Records for this task: Begin

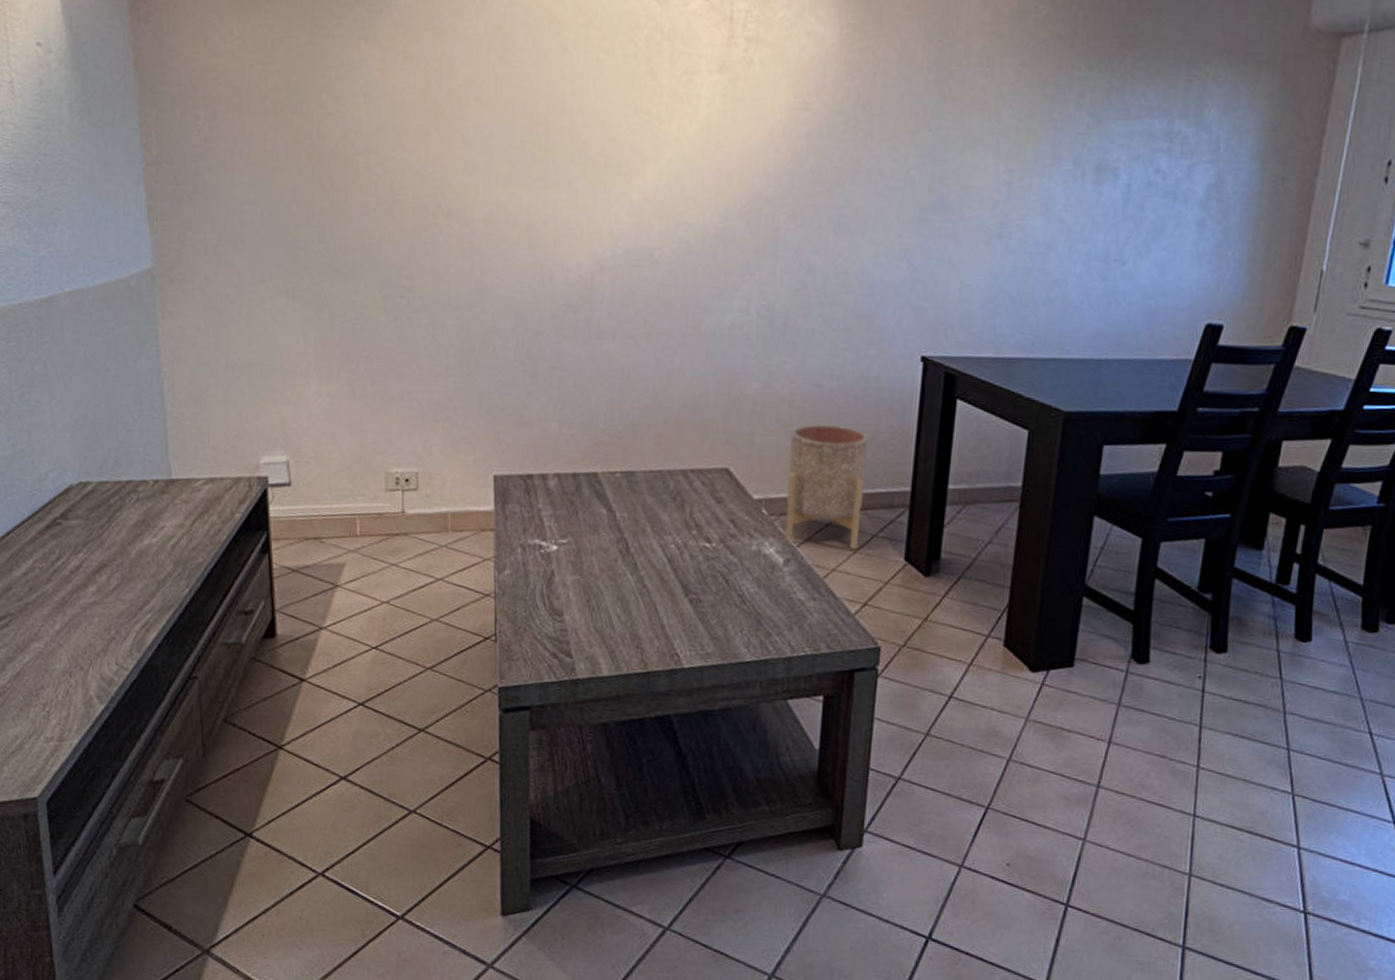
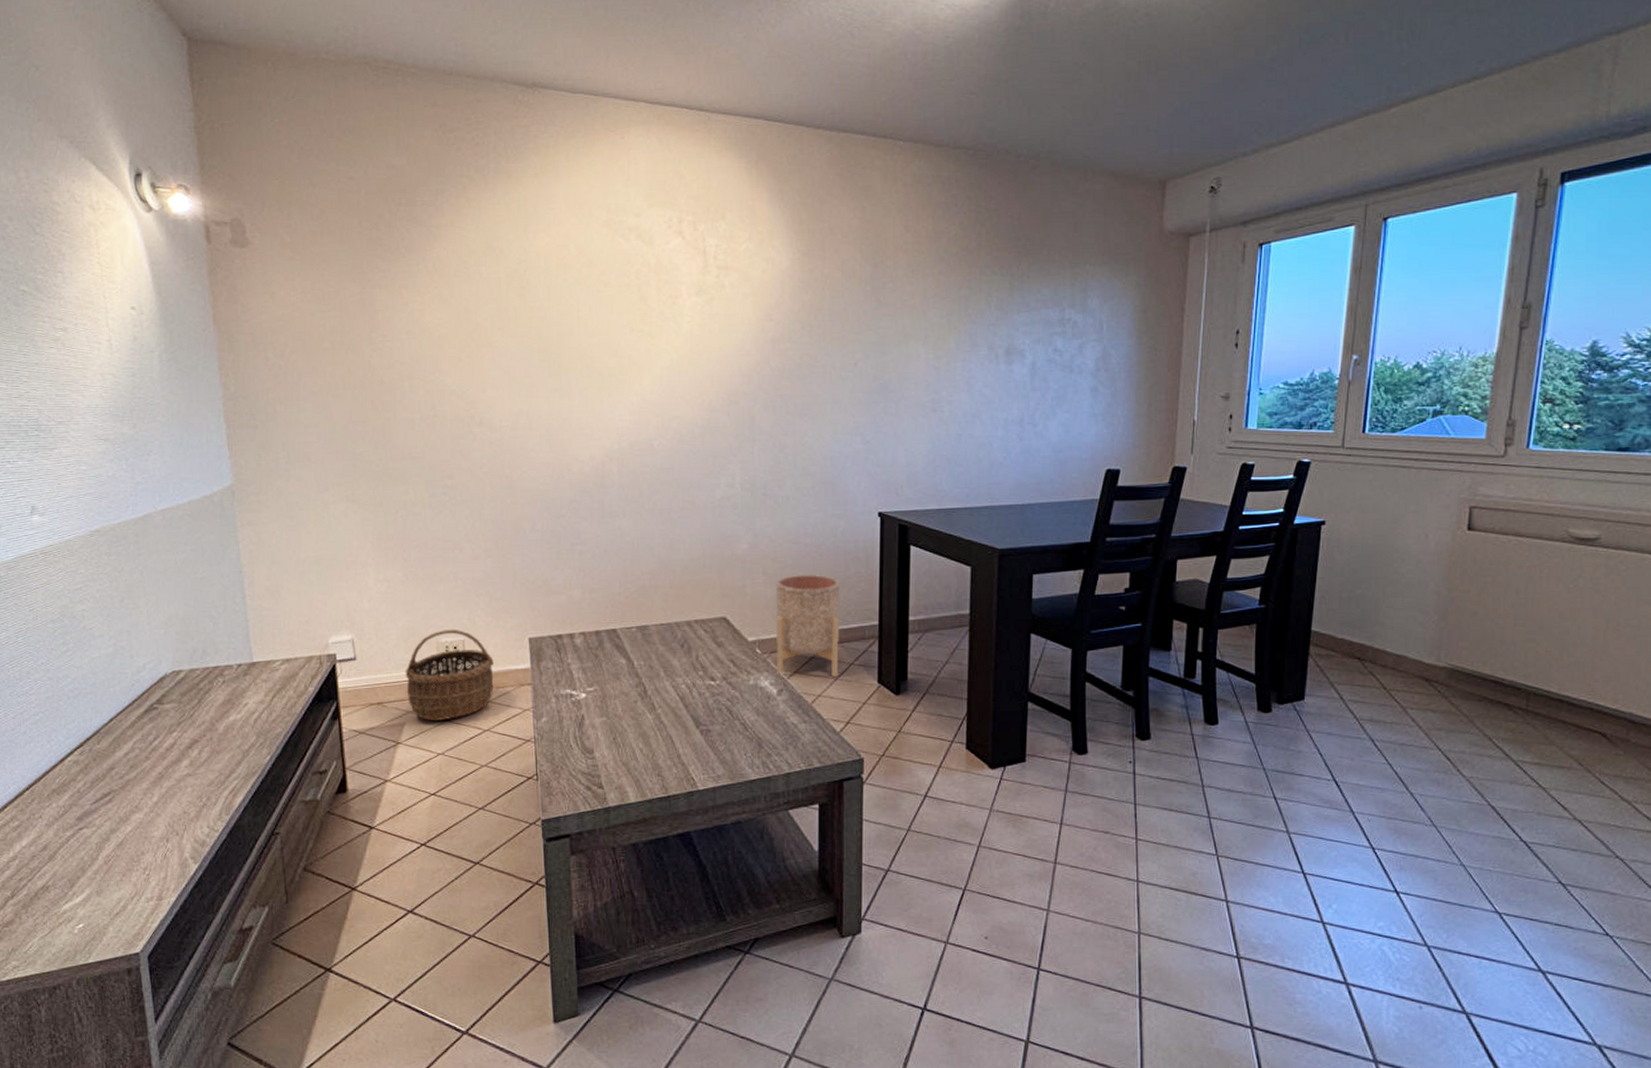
wicker basket: none [347,457,451,565] -> present [405,629,494,722]

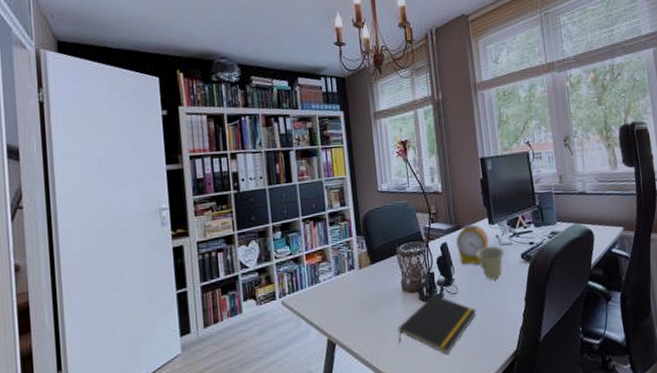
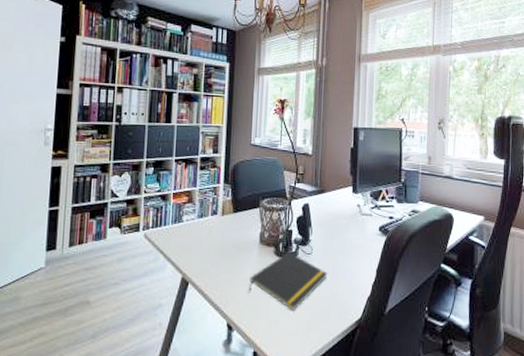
alarm clock: present [455,224,489,265] -> none [317,189,351,230]
cup: present [476,246,505,280] -> none [335,214,364,247]

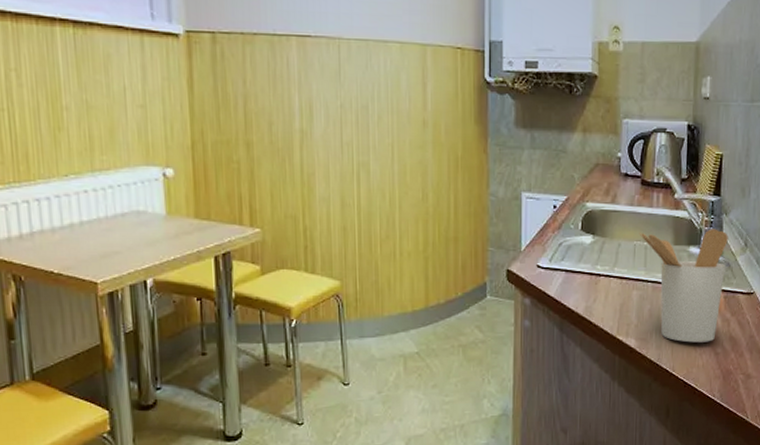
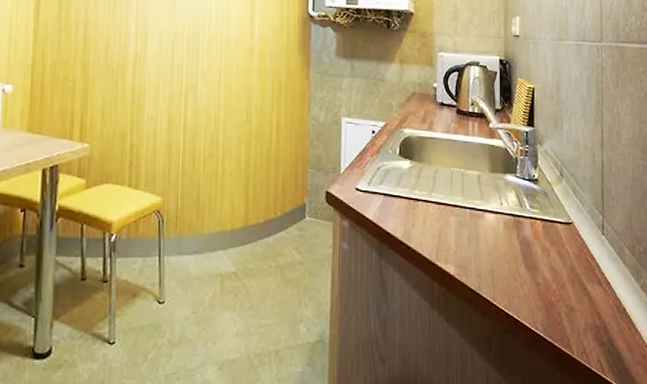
utensil holder: present [639,229,728,343] -> none [455,158,544,272]

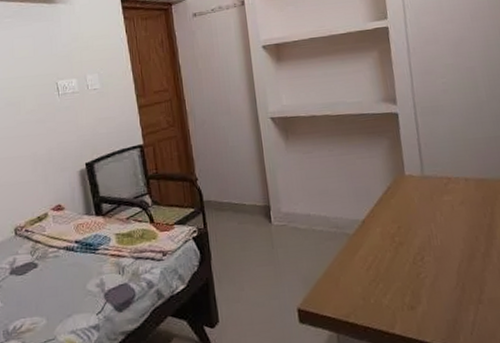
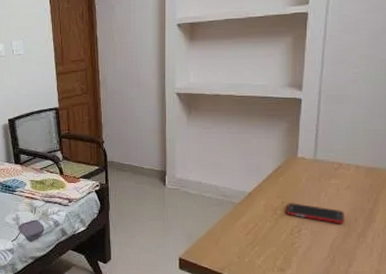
cell phone: none [403,226,466,246] -> present [285,203,344,224]

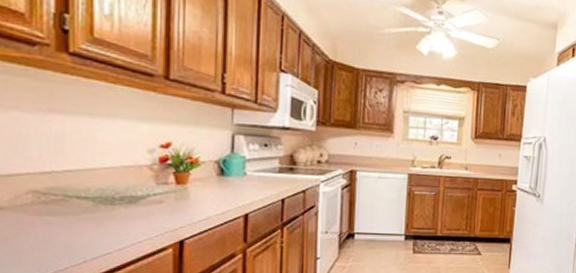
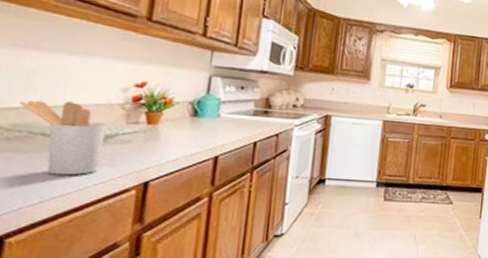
utensil holder: none [51,164,137,236] -> present [19,100,107,176]

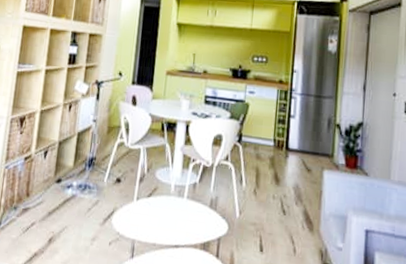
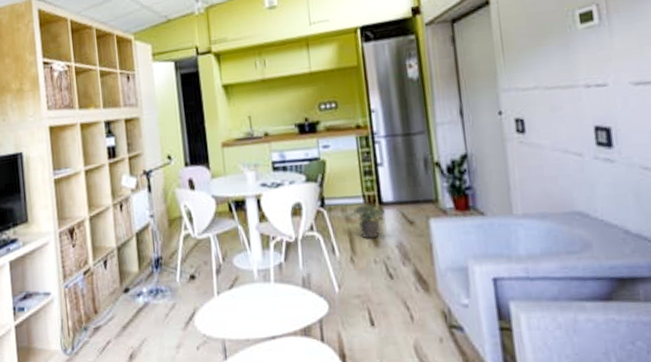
potted plant: none [260,144,288,178] -> present [350,202,384,239]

Records for this task: End

▶ What you are asked to do
The number alone is wanted: how many lines of the records above include the string "holder".

▶ Answer to the problem
2